BEGIN INPUT
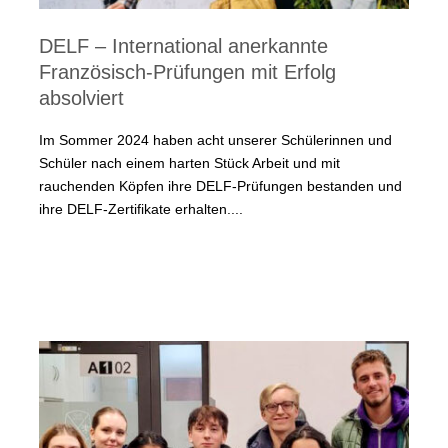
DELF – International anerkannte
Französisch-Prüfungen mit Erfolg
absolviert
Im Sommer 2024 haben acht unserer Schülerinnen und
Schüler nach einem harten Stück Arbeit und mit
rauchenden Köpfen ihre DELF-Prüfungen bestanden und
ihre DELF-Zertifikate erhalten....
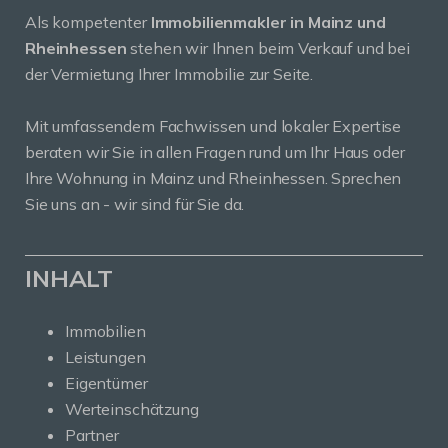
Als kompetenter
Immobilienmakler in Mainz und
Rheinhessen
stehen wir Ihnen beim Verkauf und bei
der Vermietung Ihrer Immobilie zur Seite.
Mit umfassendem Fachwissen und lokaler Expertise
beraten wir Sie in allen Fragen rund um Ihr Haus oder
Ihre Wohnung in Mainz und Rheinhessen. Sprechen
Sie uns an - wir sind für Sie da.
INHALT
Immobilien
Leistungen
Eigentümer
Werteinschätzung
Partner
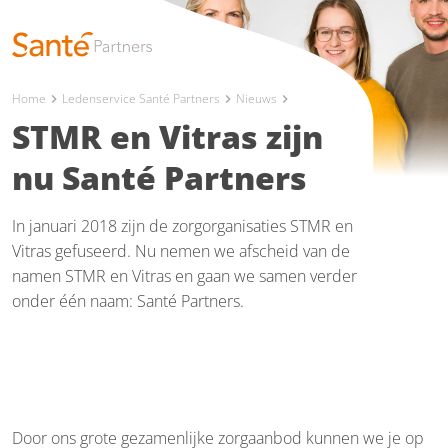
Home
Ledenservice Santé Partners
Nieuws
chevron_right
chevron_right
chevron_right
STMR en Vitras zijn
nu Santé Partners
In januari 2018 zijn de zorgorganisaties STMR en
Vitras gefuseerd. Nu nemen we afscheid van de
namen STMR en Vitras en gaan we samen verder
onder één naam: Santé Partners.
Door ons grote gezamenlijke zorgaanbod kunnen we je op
END INPUT
BEGIN INPUT
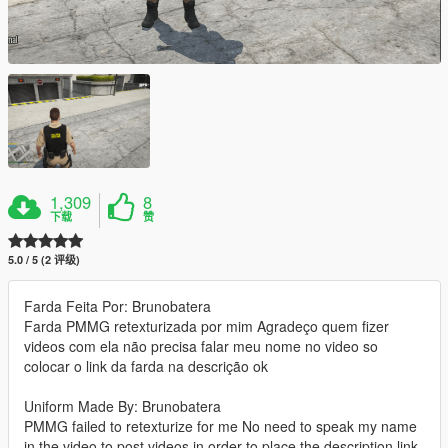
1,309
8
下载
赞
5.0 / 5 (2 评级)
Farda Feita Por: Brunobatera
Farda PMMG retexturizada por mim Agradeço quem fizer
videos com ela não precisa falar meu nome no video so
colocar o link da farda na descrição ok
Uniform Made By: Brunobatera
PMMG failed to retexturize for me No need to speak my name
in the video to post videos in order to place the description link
END INPUT
WHAT THIS TASK INVOLVES:
Copy out the stretch of the records from the line containing "DELF – International anerkannte" through the line containing "ihre DELF-Zertifikate erhalten....", keeping every line unchanged.

EXERCISE OUTPUT:
DELF – International anerkannte
Französisch-Prüfungen mit Erfolg
absolviert
Im Sommer 2024 haben acht unserer Schülerinnen und
Schüler nach einem harten Stück Arbeit und mit
rauchenden Köpfen ihre DELF-Prüfungen bestanden und
ihre DELF-Zertifikate erhalten....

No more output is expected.